WORK REQUEST => Would you please restate the data exactly as it stands, apart from the pictures?

LISTED RECORDS =>
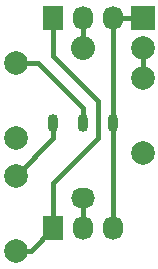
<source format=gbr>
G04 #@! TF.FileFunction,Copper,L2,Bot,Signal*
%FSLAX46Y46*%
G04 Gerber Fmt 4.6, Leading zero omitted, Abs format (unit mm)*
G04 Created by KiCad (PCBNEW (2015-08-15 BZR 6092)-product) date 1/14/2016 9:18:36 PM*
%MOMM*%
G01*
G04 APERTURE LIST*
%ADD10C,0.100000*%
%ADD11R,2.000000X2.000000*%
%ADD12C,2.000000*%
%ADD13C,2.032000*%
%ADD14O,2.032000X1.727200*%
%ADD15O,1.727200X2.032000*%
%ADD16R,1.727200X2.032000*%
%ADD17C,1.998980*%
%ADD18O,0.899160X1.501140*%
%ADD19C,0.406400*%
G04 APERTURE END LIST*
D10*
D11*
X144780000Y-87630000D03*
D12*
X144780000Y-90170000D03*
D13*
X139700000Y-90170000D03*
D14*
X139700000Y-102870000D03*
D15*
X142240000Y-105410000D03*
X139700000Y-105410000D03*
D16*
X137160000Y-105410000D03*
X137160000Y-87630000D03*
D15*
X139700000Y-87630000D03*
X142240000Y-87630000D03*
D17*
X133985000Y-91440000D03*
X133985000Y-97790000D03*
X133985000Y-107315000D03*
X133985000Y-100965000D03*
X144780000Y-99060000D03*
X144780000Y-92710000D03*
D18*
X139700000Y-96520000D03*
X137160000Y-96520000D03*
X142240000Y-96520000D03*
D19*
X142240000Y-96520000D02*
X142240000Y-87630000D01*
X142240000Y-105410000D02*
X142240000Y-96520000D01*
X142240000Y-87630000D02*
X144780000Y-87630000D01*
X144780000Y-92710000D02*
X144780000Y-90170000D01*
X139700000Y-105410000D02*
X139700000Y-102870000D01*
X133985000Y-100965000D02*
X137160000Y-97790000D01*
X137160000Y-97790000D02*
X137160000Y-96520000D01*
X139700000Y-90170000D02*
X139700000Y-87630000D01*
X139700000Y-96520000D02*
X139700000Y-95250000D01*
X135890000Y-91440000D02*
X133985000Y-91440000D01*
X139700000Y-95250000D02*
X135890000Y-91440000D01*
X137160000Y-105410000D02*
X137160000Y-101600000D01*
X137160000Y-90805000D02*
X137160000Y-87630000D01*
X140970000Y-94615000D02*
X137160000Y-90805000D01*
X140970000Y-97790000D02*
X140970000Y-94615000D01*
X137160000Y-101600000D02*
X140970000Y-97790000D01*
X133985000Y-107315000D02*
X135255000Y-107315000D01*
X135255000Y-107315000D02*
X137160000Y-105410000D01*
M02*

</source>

WRITTEN RESPONSE =>
<source format=gbr>
G04 #@! TF.FileFunction,Copper,L2,Bot,Signal*
%FSLAX46Y46*%
G04 Gerber Fmt 4.6, Leading zero omitted, Abs format (unit mm)*
G04 Created by KiCad (PCBNEW (2015-08-15 BZR 6092)-product) date 1/14/2016 9:18:36 PM*
%MOMM*%
G01*
G04 APERTURE LIST*
%ADD10C,0.100000*%
%ADD11R,2.000000X2.000000*%
%ADD12C,2.000000*%
%ADD13C,2.032000*%
%ADD14O,2.032000X1.727200*%
%ADD15O,1.727200X2.032000*%
%ADD16R,1.727200X2.032000*%
%ADD17C,1.998980*%
%ADD18O,0.899160X1.501140*%
%ADD19C,0.406400*%
G04 APERTURE END LIST*
D10*
D11*
X144780000Y-87630000D03*
D12*
X144780000Y-90170000D03*
D13*
X139700000Y-90170000D03*
D14*
X139700000Y-102870000D03*
D15*
X142240000Y-105410000D03*
X139700000Y-105410000D03*
D16*
X137160000Y-105410000D03*
X137160000Y-87630000D03*
D15*
X139700000Y-87630000D03*
X142240000Y-87630000D03*
D17*
X133985000Y-91440000D03*
X133985000Y-97790000D03*
X133985000Y-107315000D03*
X133985000Y-100965000D03*
X144780000Y-99060000D03*
X144780000Y-92710000D03*
D18*
X139700000Y-96520000D03*
X137160000Y-96520000D03*
X142240000Y-96520000D03*
D19*
X142240000Y-96520000D02*
X142240000Y-87630000D01*
X142240000Y-105410000D02*
X142240000Y-96520000D01*
X142240000Y-87630000D02*
X144780000Y-87630000D01*
X144780000Y-92710000D02*
X144780000Y-90170000D01*
X139700000Y-105410000D02*
X139700000Y-102870000D01*
X133985000Y-100965000D02*
X137160000Y-97790000D01*
X137160000Y-97790000D02*
X137160000Y-96520000D01*
X139700000Y-90170000D02*
X139700000Y-87630000D01*
X139700000Y-96520000D02*
X139700000Y-95250000D01*
X135890000Y-91440000D02*
X133985000Y-91440000D01*
X139700000Y-95250000D02*
X135890000Y-91440000D01*
X137160000Y-105410000D02*
X137160000Y-101600000D01*
X137160000Y-90805000D02*
X137160000Y-87630000D01*
X140970000Y-94615000D02*
X137160000Y-90805000D01*
X140970000Y-97790000D02*
X140970000Y-94615000D01*
X137160000Y-101600000D02*
X140970000Y-97790000D01*
X133985000Y-107315000D02*
X135255000Y-107315000D01*
X135255000Y-107315000D02*
X137160000Y-105410000D01*
M02*

</source>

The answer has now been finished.